On September 22, 2021, newly-appointed Chair Lina Khan released a statement outlining her strategic priorities and operational objectives for the Federal Trade Commission. Her initiative to strengthen merger enforcement and increase scrutiny of dominant firms comes in response to what she called “increasingly systemic” market power across the U.S. economy.  

Chair Khan identified five key principles that she argues should animate the agency’s approach to its enforcement mission. They are:

  • “Broadening” the FTC’s analytical “frame” by taking “a holistic approach to identifying harms, recognizing that antitrust and consumer protection violations harm workers and independent businesses as well as consumers.” 
  • Focusing enforcement efforts on structural incentives that enable unlawful conduct, in particular conflicts of interest, anticompetitive business models, and structural dominance.
  • Investing in a more rigorous and empiricism-driven approach to assessing market behaviors and business practices, in particular by taking a more interdisciplinary approach and employing a greater range of analytical tools.
  • Acting to forestall rather than rectify anticompetitive conduct by “tackling problems at their inception,” with particular attention to next-generation technologies, innovations, and nascent industries and by intervening before anticompetitive practices tip markets or become widely adopted.
  • Pursuing an enforcement agenda that “shapes the distribution of power and opportunity across our economy” to address “real problems that Americans are facing in their daily lives.”

Taken together, these five key principles seem designed to implement the “New Brandeisian” agenda featured in Ms. Khan’s previous writings and those of like-minded academics such as Tim Wu, who is currently serving as the Special Assistant to the President for Technology and Competition Policy.  Khan and Wu and other progressives have argued that the consumer welfare standard, which has governed antitrust enforcement for the last forty years, has focused too narrowly on the effect of conduct on the price consumers pay for goods and services.  They have argued instead for a more multifaceted approach that seeks to reduce economic concentration and thereby serves other progressive goals, such as reducing wealth inequality and the political influence of large companies. 

It remains to be seen how the agency will apply this broader analytical framework in practice and what effect it will have on its review of proposed mergers and on the types of conduct it seeks to prohibit as “unfair methods of competition” under Section 5 of the FTC Act.  Chair Khan did, however, identify four “policy priorities” she believes the FTC should focus on.  They are:

  • Revising the merger guidelines to rectify what she characterized as “a somewhat narrow and outdated framework for assessing mergers;” 
  • Deterring unlawful transactions to avoid wasting agency resources on facially illegal deals; 
  • Targeting abusive “gatekeepers and dominant middlemen,” terms that commonly refer to the entrenched Big Tech platforms, and private equity and investment vehicles that “strip productive capacity and facilitate unfair methods of competition,” particularly those that prey on marginalized communities; and 
  • Addressing restrictive contract provisions imposed by dominant firms, such as non-compete provisions in employment contracts, restrictions on a customer’s right to repair products, and exclusionary clauses that disadvantage consumers, workers, franchisees, and other market participants.

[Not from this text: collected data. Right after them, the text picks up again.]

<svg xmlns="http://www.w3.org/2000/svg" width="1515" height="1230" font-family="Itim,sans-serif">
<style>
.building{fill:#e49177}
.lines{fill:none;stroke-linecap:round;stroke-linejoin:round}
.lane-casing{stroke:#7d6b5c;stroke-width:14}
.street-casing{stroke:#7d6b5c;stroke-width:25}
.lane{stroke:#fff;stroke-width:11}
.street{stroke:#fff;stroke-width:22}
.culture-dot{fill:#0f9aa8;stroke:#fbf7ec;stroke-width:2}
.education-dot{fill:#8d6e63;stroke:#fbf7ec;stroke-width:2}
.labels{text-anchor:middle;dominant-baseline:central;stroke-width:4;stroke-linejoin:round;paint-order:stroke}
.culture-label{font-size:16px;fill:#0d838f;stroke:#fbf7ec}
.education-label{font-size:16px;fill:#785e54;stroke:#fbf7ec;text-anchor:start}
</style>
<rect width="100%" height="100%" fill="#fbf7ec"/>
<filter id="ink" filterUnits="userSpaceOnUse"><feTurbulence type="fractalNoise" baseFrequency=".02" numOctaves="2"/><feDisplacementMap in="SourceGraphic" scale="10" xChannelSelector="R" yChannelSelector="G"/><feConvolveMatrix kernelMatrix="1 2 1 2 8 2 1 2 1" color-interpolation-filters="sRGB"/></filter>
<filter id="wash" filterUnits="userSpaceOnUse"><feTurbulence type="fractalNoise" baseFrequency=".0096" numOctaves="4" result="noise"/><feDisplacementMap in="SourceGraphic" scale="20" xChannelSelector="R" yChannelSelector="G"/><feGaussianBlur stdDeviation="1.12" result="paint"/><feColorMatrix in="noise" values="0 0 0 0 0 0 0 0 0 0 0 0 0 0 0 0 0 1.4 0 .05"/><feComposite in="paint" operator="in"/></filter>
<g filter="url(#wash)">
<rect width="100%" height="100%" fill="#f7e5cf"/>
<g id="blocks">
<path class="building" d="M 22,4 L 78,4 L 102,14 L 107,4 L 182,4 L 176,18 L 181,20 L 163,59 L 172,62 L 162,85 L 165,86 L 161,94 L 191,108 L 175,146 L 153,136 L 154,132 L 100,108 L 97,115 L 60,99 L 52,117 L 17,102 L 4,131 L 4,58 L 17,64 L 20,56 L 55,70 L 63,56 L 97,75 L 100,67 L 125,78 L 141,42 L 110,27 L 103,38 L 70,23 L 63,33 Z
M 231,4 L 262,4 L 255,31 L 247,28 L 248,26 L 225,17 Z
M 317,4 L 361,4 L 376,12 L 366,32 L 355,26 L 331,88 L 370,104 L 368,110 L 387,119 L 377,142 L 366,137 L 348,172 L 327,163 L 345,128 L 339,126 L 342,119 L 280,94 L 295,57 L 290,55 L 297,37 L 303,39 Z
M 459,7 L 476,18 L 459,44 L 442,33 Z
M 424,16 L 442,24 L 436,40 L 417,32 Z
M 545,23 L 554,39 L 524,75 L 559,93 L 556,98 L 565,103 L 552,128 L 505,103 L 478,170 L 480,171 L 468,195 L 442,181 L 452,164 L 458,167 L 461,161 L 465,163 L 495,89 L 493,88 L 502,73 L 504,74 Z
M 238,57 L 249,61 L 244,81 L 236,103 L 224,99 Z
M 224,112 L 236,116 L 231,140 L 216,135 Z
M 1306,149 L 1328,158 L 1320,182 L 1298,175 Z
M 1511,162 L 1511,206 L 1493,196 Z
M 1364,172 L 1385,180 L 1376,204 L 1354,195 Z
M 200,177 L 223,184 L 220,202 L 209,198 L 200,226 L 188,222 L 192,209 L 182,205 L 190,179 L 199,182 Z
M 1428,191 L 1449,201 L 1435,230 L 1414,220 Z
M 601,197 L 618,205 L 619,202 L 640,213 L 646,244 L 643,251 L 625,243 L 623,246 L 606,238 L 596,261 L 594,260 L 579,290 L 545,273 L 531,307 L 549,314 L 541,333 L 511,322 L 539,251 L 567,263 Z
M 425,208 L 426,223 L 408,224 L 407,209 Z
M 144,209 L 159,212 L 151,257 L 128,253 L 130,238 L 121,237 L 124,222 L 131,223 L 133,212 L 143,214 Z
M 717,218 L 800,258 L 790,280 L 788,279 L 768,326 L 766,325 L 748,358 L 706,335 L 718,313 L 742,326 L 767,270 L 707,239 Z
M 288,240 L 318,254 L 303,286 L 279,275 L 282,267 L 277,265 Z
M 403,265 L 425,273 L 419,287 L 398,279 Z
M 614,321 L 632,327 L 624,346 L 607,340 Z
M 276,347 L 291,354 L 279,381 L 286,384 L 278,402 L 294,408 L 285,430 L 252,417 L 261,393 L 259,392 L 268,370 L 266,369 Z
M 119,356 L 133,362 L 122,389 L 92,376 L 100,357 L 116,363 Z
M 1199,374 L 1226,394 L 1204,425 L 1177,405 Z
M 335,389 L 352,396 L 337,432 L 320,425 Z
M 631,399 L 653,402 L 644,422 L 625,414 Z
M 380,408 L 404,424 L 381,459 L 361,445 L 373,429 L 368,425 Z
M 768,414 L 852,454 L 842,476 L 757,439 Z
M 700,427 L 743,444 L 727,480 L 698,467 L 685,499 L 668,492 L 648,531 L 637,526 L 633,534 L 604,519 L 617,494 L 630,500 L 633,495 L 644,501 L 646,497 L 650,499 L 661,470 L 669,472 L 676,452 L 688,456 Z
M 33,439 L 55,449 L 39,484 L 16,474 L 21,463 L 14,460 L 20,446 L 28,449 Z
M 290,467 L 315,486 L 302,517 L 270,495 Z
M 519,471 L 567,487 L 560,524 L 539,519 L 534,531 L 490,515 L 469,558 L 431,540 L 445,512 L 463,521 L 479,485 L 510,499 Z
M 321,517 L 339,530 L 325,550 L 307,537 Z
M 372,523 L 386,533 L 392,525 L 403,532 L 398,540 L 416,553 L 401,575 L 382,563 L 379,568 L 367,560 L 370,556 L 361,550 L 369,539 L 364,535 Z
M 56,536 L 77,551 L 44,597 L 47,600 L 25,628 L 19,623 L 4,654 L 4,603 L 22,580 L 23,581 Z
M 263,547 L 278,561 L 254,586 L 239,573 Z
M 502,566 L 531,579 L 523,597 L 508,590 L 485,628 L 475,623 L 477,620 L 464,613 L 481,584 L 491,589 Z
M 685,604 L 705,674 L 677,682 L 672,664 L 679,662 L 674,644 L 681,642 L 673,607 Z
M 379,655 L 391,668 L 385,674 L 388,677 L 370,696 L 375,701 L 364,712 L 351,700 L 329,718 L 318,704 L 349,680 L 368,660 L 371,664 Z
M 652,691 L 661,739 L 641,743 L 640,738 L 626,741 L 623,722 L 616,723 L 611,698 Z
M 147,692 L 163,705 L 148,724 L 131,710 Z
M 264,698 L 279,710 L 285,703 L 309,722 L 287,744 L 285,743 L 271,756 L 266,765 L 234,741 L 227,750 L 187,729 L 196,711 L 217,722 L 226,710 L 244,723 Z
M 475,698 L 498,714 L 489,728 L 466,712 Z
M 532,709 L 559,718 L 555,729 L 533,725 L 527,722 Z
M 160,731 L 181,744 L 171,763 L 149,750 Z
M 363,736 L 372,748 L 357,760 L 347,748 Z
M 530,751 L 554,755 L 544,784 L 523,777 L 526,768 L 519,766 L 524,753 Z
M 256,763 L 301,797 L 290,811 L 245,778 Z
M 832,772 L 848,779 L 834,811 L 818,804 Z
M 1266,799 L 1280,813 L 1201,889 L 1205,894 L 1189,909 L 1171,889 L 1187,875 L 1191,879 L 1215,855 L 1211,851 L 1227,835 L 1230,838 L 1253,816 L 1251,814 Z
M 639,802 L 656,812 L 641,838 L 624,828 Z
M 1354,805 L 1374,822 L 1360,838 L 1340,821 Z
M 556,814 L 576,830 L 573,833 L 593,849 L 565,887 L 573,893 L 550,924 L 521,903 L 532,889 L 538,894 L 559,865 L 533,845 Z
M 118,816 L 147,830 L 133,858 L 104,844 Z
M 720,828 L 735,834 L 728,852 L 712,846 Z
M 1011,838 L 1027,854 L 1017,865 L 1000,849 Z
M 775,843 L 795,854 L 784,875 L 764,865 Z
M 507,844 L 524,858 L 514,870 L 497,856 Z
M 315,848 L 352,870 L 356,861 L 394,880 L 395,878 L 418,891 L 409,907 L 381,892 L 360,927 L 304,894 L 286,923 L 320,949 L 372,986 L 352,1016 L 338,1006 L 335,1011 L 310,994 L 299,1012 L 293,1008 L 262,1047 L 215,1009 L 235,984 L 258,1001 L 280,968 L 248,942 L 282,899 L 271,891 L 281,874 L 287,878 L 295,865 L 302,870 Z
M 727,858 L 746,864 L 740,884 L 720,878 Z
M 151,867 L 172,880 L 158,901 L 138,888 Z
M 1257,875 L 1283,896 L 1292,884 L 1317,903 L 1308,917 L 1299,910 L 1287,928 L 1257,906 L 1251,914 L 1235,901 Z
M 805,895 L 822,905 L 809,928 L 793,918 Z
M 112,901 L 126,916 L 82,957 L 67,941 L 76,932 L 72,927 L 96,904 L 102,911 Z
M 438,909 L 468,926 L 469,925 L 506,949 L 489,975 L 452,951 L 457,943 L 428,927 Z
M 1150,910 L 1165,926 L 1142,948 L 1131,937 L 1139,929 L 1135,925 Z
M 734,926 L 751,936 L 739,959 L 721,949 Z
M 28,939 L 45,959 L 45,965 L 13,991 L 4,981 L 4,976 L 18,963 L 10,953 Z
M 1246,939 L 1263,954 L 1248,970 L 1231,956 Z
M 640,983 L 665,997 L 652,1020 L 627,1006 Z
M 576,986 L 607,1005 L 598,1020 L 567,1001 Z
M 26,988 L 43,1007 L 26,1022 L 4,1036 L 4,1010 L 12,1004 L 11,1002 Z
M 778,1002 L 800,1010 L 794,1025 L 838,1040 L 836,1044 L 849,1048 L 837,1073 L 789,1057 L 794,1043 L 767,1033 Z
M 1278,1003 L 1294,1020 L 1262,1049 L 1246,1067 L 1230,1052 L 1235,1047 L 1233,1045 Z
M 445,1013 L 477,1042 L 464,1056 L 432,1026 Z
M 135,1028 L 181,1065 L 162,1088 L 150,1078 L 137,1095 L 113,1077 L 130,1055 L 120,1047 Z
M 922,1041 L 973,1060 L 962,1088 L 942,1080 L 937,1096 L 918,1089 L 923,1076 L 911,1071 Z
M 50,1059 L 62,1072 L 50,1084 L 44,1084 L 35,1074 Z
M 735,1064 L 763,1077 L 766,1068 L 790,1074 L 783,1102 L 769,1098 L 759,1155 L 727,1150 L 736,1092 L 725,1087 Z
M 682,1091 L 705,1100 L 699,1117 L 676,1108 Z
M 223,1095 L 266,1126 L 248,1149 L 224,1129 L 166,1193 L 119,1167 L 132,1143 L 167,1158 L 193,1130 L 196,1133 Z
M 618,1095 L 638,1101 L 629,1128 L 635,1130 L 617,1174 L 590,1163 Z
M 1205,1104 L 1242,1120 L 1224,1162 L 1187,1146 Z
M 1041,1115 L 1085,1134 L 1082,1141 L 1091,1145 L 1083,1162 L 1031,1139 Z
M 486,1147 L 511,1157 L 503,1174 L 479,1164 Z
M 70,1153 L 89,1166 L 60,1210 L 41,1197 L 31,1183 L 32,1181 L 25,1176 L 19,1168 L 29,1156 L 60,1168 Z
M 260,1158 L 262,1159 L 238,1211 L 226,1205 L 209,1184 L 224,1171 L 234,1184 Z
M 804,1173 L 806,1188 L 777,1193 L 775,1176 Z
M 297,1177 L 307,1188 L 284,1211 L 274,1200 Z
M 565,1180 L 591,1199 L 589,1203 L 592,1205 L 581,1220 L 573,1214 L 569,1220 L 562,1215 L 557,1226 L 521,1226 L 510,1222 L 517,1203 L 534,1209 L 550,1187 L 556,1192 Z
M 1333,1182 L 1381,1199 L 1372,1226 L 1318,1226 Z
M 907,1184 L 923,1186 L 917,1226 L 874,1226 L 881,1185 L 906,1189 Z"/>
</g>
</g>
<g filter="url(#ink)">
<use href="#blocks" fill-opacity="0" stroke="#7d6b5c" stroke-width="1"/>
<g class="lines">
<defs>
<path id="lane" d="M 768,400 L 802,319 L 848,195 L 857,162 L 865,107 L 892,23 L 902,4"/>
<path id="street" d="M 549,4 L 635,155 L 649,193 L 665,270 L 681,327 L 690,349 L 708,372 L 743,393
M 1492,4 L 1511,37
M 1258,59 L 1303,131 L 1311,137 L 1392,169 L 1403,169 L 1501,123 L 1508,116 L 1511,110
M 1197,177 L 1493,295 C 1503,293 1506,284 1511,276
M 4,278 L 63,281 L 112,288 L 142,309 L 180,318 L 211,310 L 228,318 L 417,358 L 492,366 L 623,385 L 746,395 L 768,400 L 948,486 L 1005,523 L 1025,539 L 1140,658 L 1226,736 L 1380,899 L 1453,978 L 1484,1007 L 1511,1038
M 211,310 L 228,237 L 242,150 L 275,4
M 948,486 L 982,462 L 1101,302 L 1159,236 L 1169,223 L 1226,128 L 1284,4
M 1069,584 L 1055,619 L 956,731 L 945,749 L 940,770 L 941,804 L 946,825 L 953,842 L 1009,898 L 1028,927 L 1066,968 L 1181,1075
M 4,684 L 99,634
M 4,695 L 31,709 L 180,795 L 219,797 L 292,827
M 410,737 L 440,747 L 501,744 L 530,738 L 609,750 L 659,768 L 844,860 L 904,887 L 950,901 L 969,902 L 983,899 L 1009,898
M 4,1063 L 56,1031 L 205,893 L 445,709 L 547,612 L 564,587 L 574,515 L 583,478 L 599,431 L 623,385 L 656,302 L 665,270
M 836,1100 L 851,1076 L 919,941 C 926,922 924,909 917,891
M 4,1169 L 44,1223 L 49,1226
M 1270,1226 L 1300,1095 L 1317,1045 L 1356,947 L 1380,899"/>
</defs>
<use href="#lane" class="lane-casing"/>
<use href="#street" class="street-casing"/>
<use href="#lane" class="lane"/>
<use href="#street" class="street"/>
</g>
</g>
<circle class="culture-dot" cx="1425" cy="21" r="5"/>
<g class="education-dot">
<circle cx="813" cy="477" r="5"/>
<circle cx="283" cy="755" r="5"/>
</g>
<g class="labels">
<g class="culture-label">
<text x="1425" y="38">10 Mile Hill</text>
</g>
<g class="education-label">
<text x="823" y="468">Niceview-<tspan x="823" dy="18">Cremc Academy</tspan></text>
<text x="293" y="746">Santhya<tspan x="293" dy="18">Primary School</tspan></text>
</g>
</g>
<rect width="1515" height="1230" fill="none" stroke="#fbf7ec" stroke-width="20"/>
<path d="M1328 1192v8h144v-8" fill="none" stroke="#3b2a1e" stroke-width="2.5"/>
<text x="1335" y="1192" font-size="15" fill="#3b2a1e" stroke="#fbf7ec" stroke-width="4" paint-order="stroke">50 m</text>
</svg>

The first two priorities signal that under Chair Khan’s leadership, the FTC is likely to challenge mergers it might not have challenged in the past.  The other two priorities help to identify the types of conduct on which the FTC is likely to focus its enforcement program.  Companies that feel they are the victims of abusive conduct by Big Tech platforms that act as gatekeepers should, therefore, consider sharing their concerns with the FTC.  Companies that use any of the types of restrictive contact provisions identified in the last priority should review those provisions with their antitrust counsel.

In addition to these general principles and priorities, Khan also established three operational goals for the FTC. They are:

  • Improving coordination between the agency’s competition and consumer protection bureaus to shed light on the common causes of antitrust and consumer protection violations. 
  • Expanding the FTC’s regional footprint to take advantage of a larger pool of enforcement staff to increase diversity, improve local community ties, and develop greater expertise with certain local economies.  
  • Broadening the FTC’s institutional skillset by hiring additional technologists, data analysts, financial analysts, and experts from outside disciplines.

These three goals all seem to be sensible ways to improve the FTC’s operational capabilities.  Expanding the FTC’s regional footprint and broadening its institutional skillset will both require, however, that Congress appropriate the additional necessary funds.